▸ **Try it**
Pictures are not part of the copy. Set down exactly the lines from the one containing "rbeitet werden." through the last line of the material below.

START Data

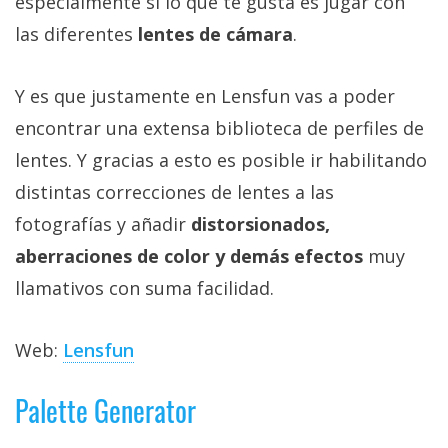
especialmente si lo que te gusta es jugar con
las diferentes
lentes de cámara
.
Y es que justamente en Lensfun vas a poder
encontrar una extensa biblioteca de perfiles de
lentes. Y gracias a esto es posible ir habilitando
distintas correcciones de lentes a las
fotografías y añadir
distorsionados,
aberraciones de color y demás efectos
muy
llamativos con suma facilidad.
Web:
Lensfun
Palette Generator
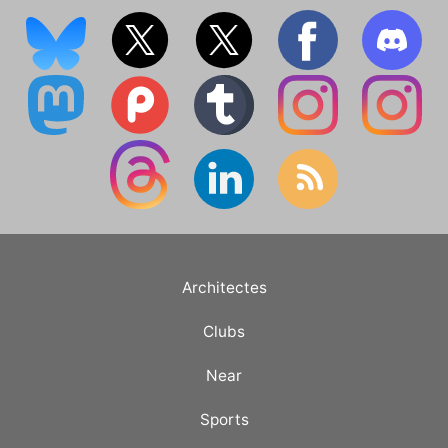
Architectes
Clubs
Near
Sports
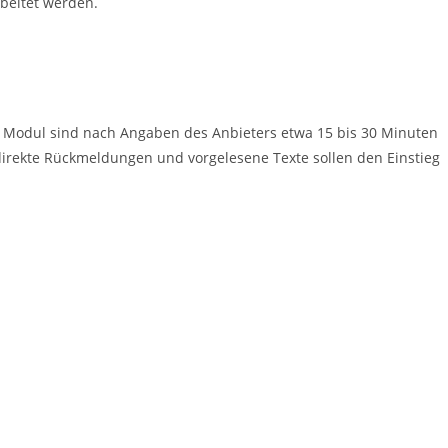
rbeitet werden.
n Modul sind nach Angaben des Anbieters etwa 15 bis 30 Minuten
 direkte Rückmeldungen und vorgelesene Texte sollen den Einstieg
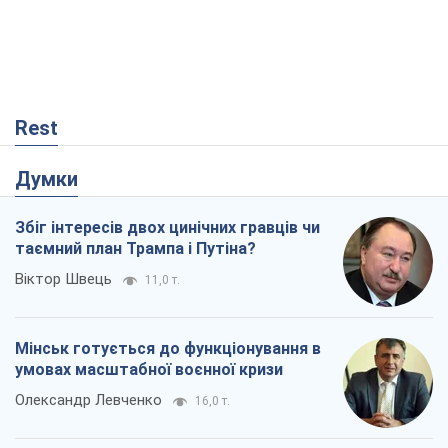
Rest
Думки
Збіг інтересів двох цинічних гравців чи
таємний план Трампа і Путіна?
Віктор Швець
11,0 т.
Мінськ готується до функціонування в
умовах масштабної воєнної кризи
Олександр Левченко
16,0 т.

END Data

▸ **Written solution**
rbeitet werden.
n Modul sind nach Angaben des Anbieters etwa 15 bis 30 Minuten
 direkte Rückmeldungen und vorgelesene Texte sollen den Einstieg
Rest
Думки
Збіг інтересів двох цинічних гравців чи
таємний план Трампа і Путіна?
Віктор Швець
11,0 т.
Мінськ готується до функціонування в
умовах масштабної воєнної кризи
Олександр Левченко
16,0 т.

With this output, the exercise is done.